**ASSIGNMENT**
What follows is a listing. Return every line of it exactly.

**DATA PROVIDED**
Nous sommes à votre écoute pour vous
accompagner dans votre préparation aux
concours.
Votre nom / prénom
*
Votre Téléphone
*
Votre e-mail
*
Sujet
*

**EXERCISE ANSWER**
Nous sommes à votre écoute pour vous
accompagner dans votre préparation aux
concours.
Votre nom / prénom
*
Votre Téléphone
*
Votre e-mail
*
Sujet
*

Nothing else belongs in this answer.